The more significant effect (and probably harder to quantify) would be the chilling effect on entry across industries that increased volumes of patents produce. More patents --> less entry. Less entry --> more accumulation of wealth in the hands of established firms & their owners, and less chance for the mythical American success story of climbing the income ladder via business startups.

If we did have significant data, I suspect the first effect wouldn't look that significant, but the second effect might be.

First, the facts as best we know them on income distribution, and how it has changed. Piketty and Saez show that the very top income shares dropped during World War II and remained at that level until the rose very abruptly in about 1987. It is argued by some that most of the productivity increase since then has been absorbed by these upper income shares. However, Fatih Guvenen who knows the data much better than I points out a fact well known among labor economists: the rate of growth of income increases nearly linearly with income. That is people who are in the high percentiles have income growing faster than those in the low percentiles. This explains fairly obviously why college graduates have faired so much better than high school graduates - and it makes the data for the very high end suspect. That is, it appears as if their share should have been growing during 1945-1987 but it didn't. Perhaps there was a lot of hidden growth due to tax avoidance until the Reagan era? In addition to omitting income that is explicitly concealed from tax authorities, Piketty and Saez don't have data on either unrealized capital gains or on "perks" - both likely ways of avoiding high marginal income tax rates.

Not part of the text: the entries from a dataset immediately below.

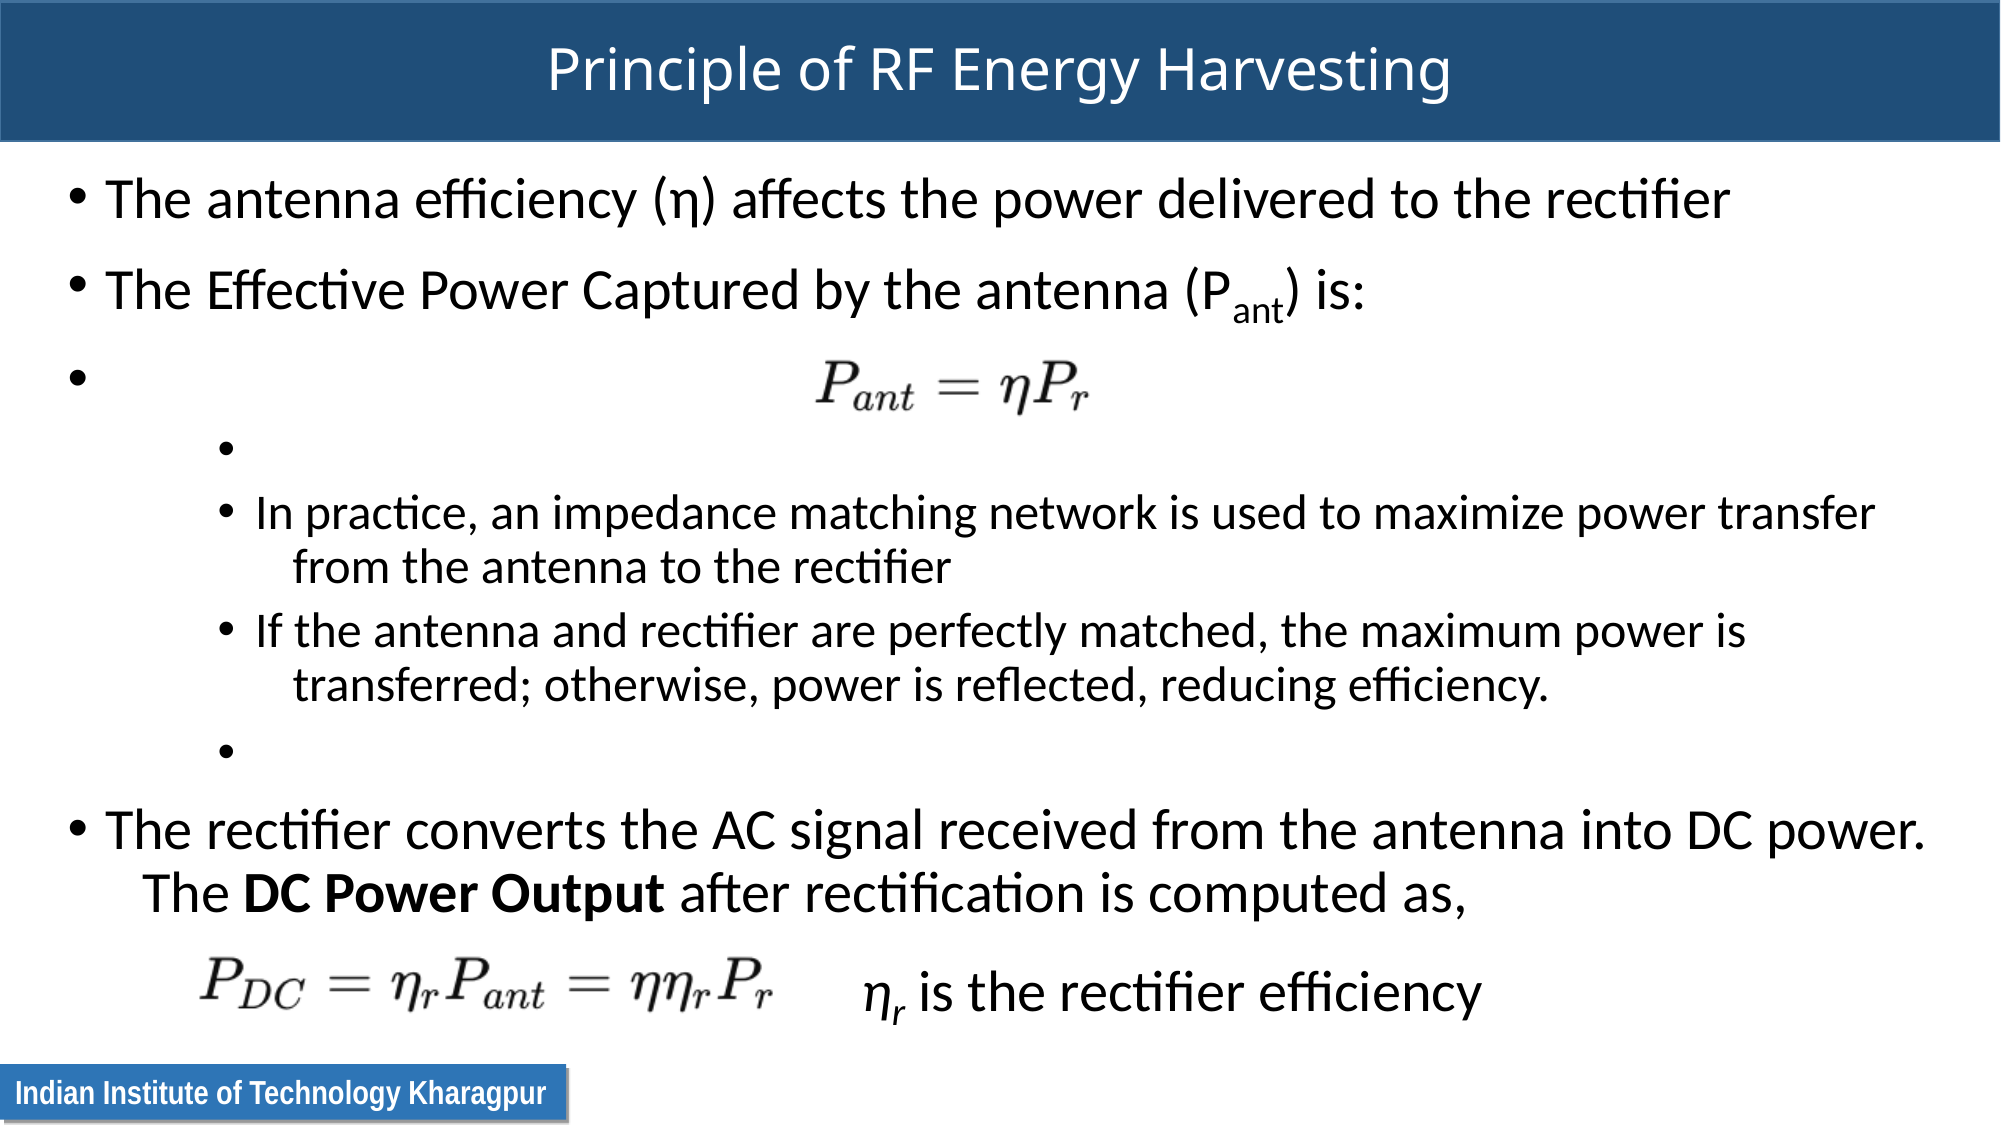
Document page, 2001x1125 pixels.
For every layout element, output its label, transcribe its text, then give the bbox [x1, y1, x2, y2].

picture [156, 940, 846, 1038]
text_box ηr is the rectifier efficiency [846, 945, 1789, 1032]
picture [763, 318, 1132, 434]
title Principle of RF Energy Harvesting [0, 1, 2000, 141]
list The antenna efficiency (η) affects the power delivered to the rectifier The Effective Power Captured by the antenna (Pant) is: In practice, an impedance matching network is used to maximize power transfer from the antenna to the rectifier If the antenna and rectifier are perfectly matched, the maximum power is transferred; otherwise, power is reflected, reducing efficiency. The rectifier converts the AC signal received from the antenna into DC power. The DC Power Output after rectification is computed as, [52, 160, 1948, 1039]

What does this have to do with IP? No doubt copyright and patents transfer from the poor to the rich. But the copyright industry is trivial in its economic significance - even if all the growth in Hollywood/recording studio incomes was due to copyright, it would scarcely be a blip in the income distribution. In the case of patents, relatively few industries derive much benefit from patents - mostly holding them as a costly means of advertising ("buy our product - it must be good we patented it") and as a means of self-defense ("don't try to sue us for patent violation, we hold all the patents in the world already anyway.") Basically we are down to pharmaceuticals, and I think it hard to argue that the reason higher income people have more rapidly growing incomes is because of the pharmaceutical industry.

Looking at the wealthiest Americans according to Forbes arguably the fortunes of Gates, Ellison, and Allen owe something to copyright. Buffet earned his money making good investments - not perhaps very socially valuable, but not dependent on IP either. Adelson was apparently a great innovator - bringing conventions to Las Vegas and changing the way they did business - but it is pretty clear that his innovations weren't and aren't protected by IP. Same for the Waltons: Waltmart made a great many innovations, but none patented. We can say the same for Michael Dell: he pioneered a new way of building and selling computers, but everyone was free to imitate him, and everyone tried to.

If we go to the world's richest we find that in Latin America (why is this not a surprise?) wealth is inherited not earned. In Sweden, we find Ingvar Kamprad who made his fortune from IKEA. Again, a very innovative company, but the innovations weren't and aren't protected by IP. Interesting also is Bernard Arnault - who made his fortune in the highly competitive and not well protected by IP fashion industry.

So it seems if you want to be rich, you should have a really great idea, and rather than wasting your time trying to protect it with IP, you should get busy and make a fortune off of it.